▸ **Request**
Reproduce every line of the rows below without any changes, but omit the pictures.
──────── Information given ────────
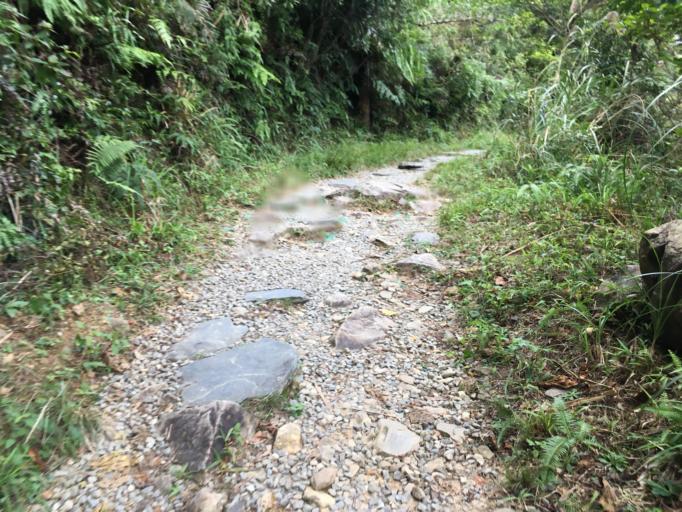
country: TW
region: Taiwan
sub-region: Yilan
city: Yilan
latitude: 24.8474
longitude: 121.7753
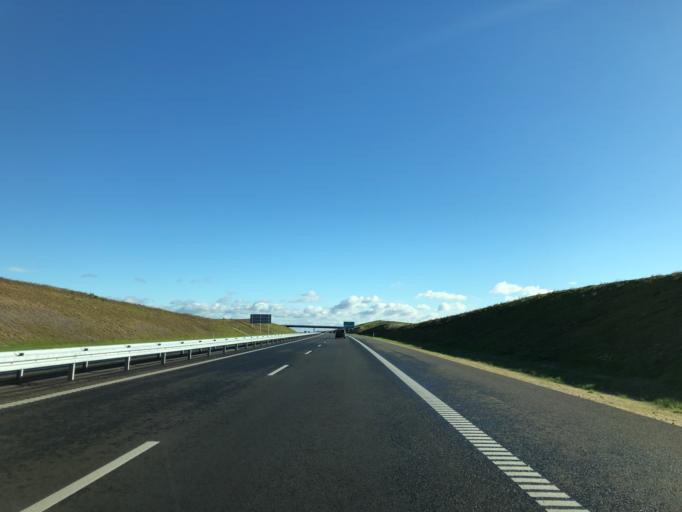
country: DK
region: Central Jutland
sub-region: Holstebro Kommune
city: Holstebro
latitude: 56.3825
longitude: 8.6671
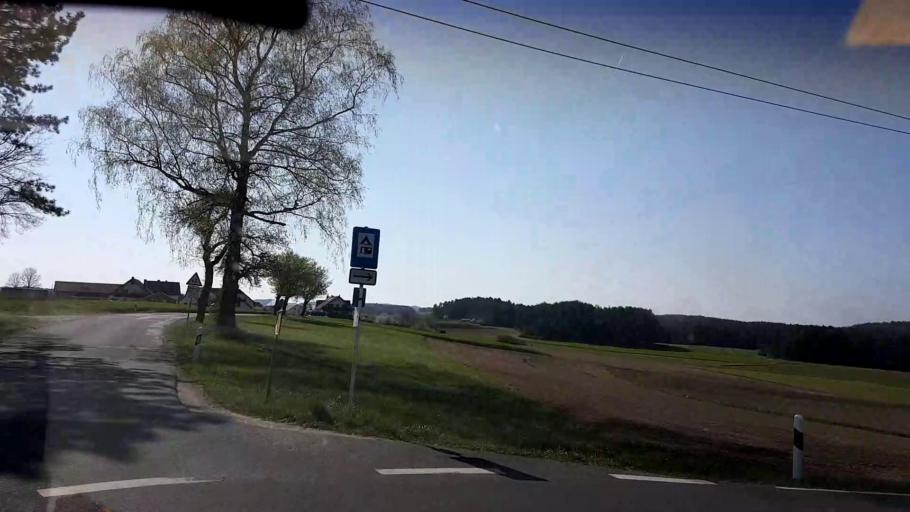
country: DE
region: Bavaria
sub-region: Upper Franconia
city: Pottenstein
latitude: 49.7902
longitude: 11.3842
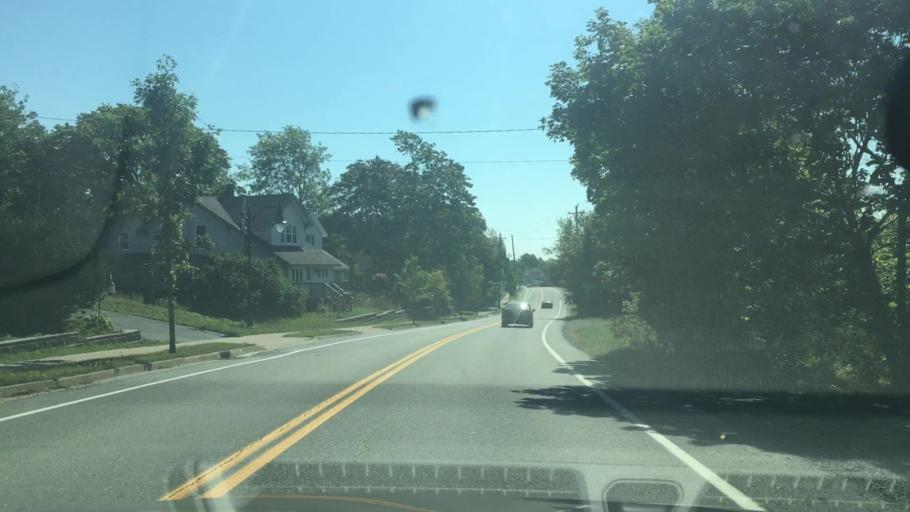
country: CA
────────
▸ **Answer for this exercise**
country: TW
region: Taiwan
sub-region: Yilan
city: Yilan
latitude: 24.8474
longitude: 121.7753
country: DK
region: Central Jutland
sub-region: Holstebro Kommune
city: Holstebro
latitude: 56.3825
longitude: 8.6671
country: DE
region: Bavaria
sub-region: Upper Franconia
city: Pottenstein
latitude: 49.7902
longitude: 11.3842
country: CA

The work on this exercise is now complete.